Cholangiolocellular carcinoma is characterized by low grade cytologic atypia, and anastomosing cords and glands resembling cholangioles or canals of Hering. Cholangiolocellular carcinoma has been variously regarded as a subtype of intrahepatic cholangiocarcinoma (World Health Organization 2000), combined hepatocellular-cholangiocarcinoma of stem cell subtype (World Health Organization 2010) and a distinct type of primary liver carcinoma. Capture-based next generation sequencing targeting the coding regions of 479 cancer genes and select introns was performed on 17 cases (5 cholangiolocellular carcinomas, 7 intrahepatic cholangiocarcinomas, 5 mixed cholangiolocellular-intrahepatic cholangiocarcinomas) along with immunohistochemistry for CK19, SALL4, CD56, CD117, and EMA. For 5 mixed cholangiolocellular-intrahepatic cholangiocarcinoma, the individual areas were micro-dissected prior to sequencing. CK19 and EMA were positive in all cases; both luminal and cytoplasmic EMA was seen in 3/5 cholangiolocellular carcinoma and 3/6 intrahepatic cholangiocarcinomas. CD117 and SALL4 were negative in all cases. CD56 was positive in 2/5 cholangiolocellular carcinoma, 4/6 intrahepatic cholangiocarcinoma and 2/5 mixed cases.

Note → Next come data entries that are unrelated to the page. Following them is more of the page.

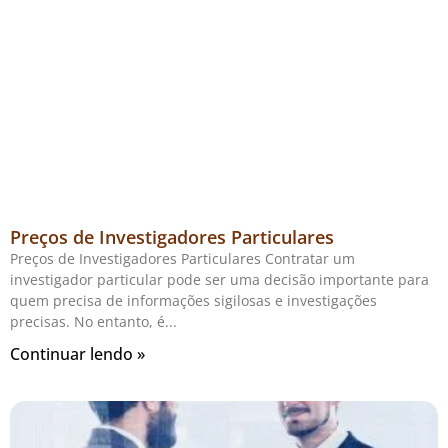
Preços de Investigadores Particulares
Preços de Investigadores Particulares Contratar um
investigador particular pode ser uma decisão importante para
quem precisa de informações sigilosas e investigações
precisas. No entanto, é
Continuar lendo »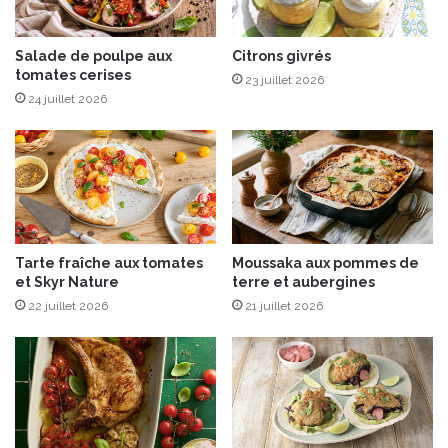
s
g
n
Salade de poulpe aux
Citrons givrés
o
tomates cerises
n
23 juillet 2026
24 juillet 2026
Tarte fraîche aux tomates
Moussaka aux pommes de
et Skyr Nature
terre et aubergines
22 juillet 2026
21 juillet 2026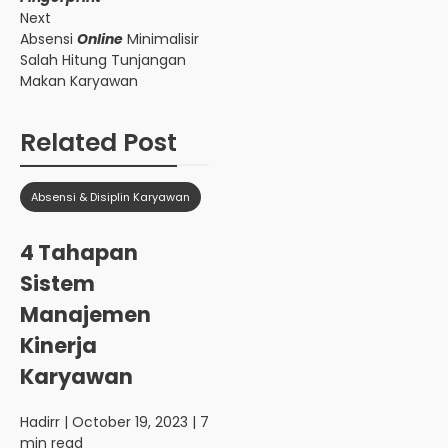
Next
Absensi
Online
Minimalisir
Salah Hitung Tunjangan
Makan Karyawan
Related Post
Absensi & Disiplin Karyawan
4 Tahapan
Sistem
Manajemen
Kinerja
Karyawan
Hadirr
| October 19, 2023 | 7
min read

Mutations typical of intrahepatic cholangiocarcinoma (IDH1/2, PBRM1, FGFR2) were present in 90% of cases with cholangiolocellular carcinoma component. The genomic profile (IDH1/2 mutations, FGFR2 fusions, chromatin-remodeling gene mutations such as ARID1A, PBRM1) and copy number alterations were similar in cholangiolocellular carcinoma, intrahepatic cholangiocarcinoma and mixed cholangiolocellular-intrahepatic cholangiocarcinoma. In all mixed cases, the immunohistochemistry results, mutational profile and copy number alterations in both components were similar. Cholangiolocellular carcinoma should be categorized as a histologic subtype of well-differentiated intrahepatic cholangiocarcinoma, and should not be considered a distinct entity, or combined hepatocellular-cholangiocarcinoma unless a distinct hepatocellular component is also present.